As many students probably know, working in hospitality is rarely fun. For many of us it’s an easy occupation to get in to, but much harder to enjoy. This great wee independent film, much in the style of Clerks, captures perfectly the milieu of long hours, hard work, poor pay and treatment, and the bane of all wait-staff’s lives, the customer. (There are also some great New Pornographers songs.)
Set in a quirky diner representing the typical American family restaurant (think Denny’s, or Cobb & Co.) called Shenaniganz, the cast endure a fairly normal night of work, with family and relationship issues, angst over fading dreams, and the over-arching concept of mind-numbing, pointless and apathetic futility that is so prevalent amongst our demographic.
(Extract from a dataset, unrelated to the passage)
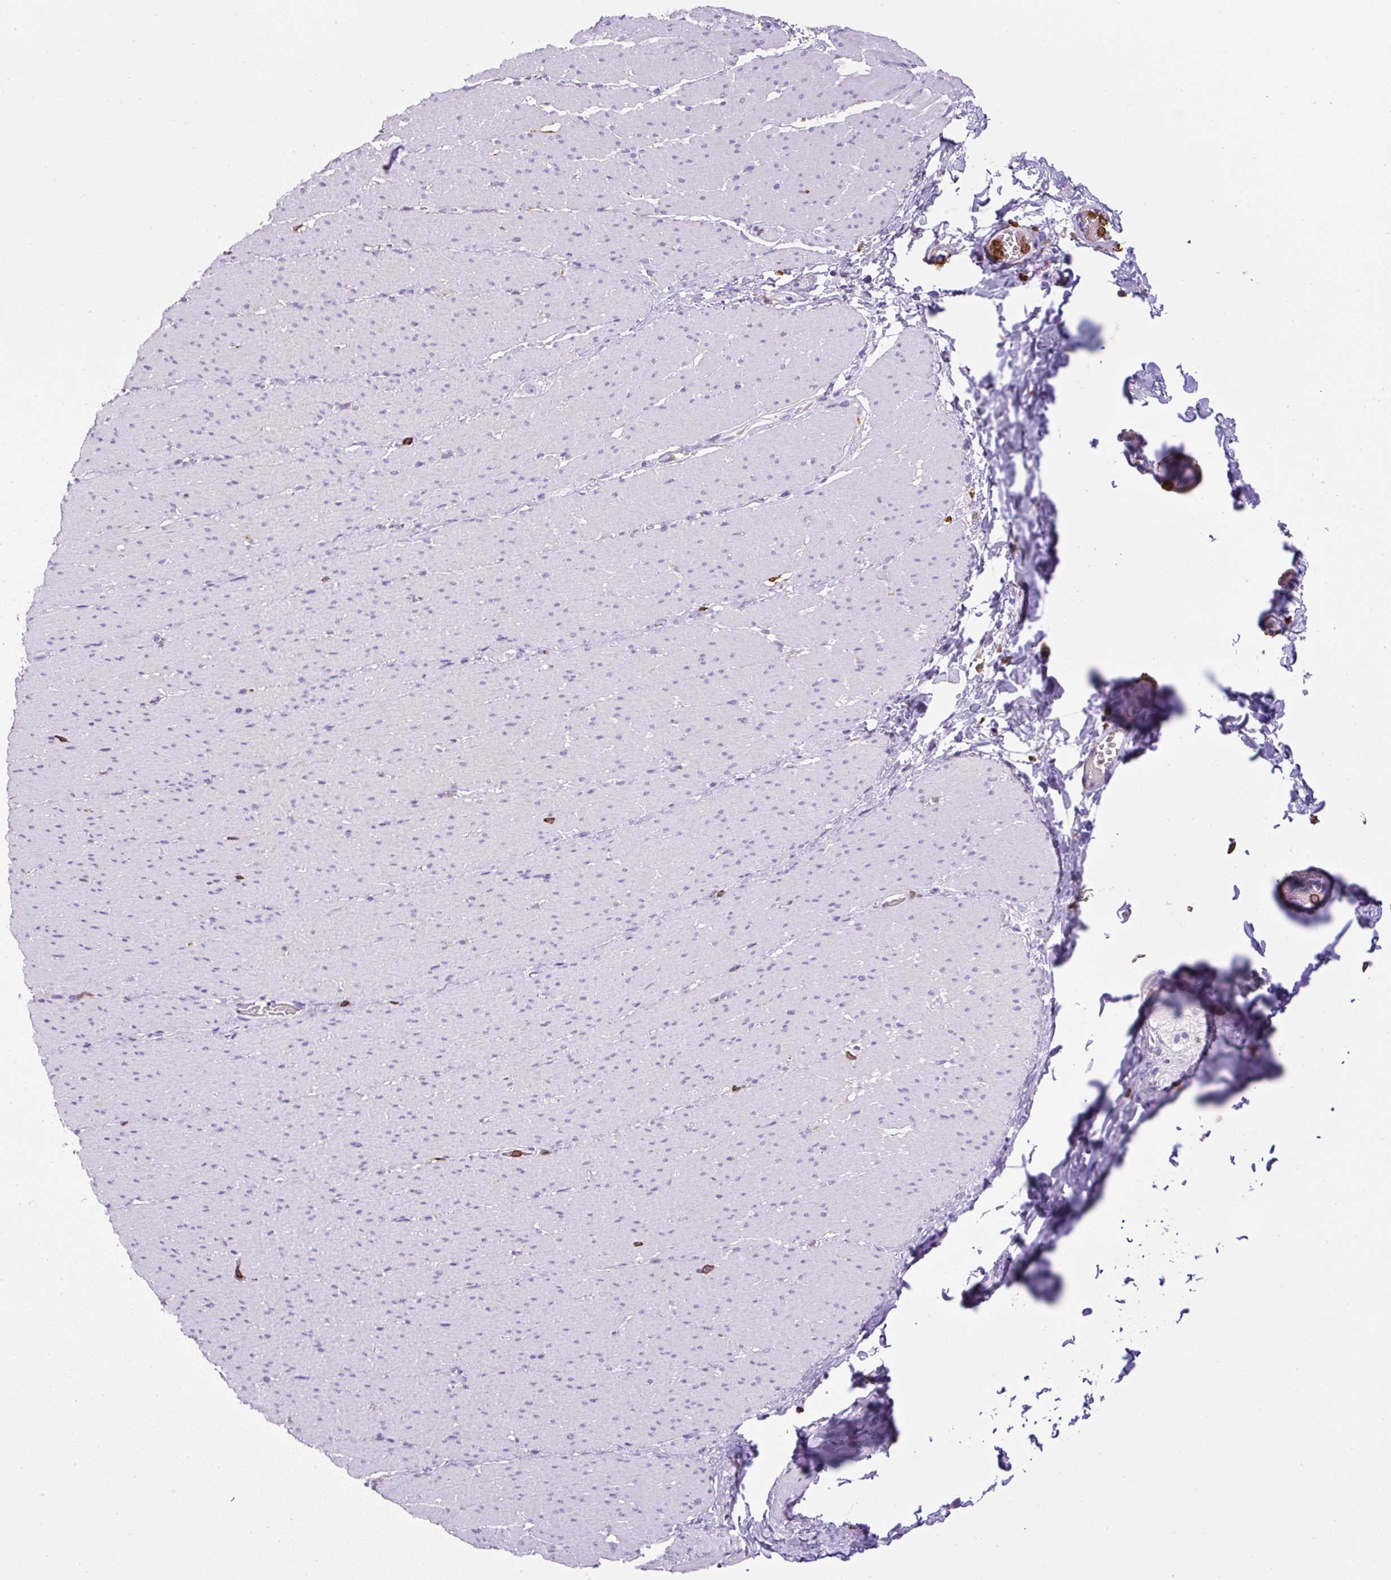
{"staining": {"intensity": "negative", "quantity": "none", "location": "none"}, "tissue": "smooth muscle", "cell_type": "Smooth muscle cells", "image_type": "normal", "snomed": [{"axis": "morphology", "description": "Normal tissue, NOS"}, {"axis": "topography", "description": "Smooth muscle"}, {"axis": "topography", "description": "Rectum"}], "caption": "A histopathology image of smooth muscle stained for a protein exhibits no brown staining in smooth muscle cells.", "gene": "FAM228B", "patient": {"sex": "male", "age": 53}}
We are shown one shift as newbie is encouraged to forget his training and instead learn the flow and essence of the place – mainly consisting of a staff-wide competition known as ‘The Game’, in which lewd and disgusting (and therefore highly funny) hi-jinks ensue to lighten the shifts. Worryingly, this game has been played at many places I’ve worked over the years.
Their lives consist of work, acting-up, bitching and drinking – an empty and repetitive slog that has clearly worn away the resolve of all the workers. Each find their own ways to deal with it, escapism from the drudgery and fear of their (apparent) dead-end lives. Main character Dean (Justin Long) suffers the grilling that all parents give about their aspirations for us, and is ultimately disillusioned and insulted when serving an old school friend who has apparently “done something with his life”. He generously tips him, stating: “you need this more than I do.”
There is the smooth-talking and lecherous Monty (Ryan Reynolds) who lusts after the underage staff, stoner kitchen-hands, wise old black men and the archetypical but ever-so-present manager who takes his life and job way too seriously. Although it appears a little shallow and of that terrible ‘teen movie’ genre, as a student and sometime wage-slave I, like many others, can identify with this film and take not only deep messages, but light-hearted entertainment from it as well.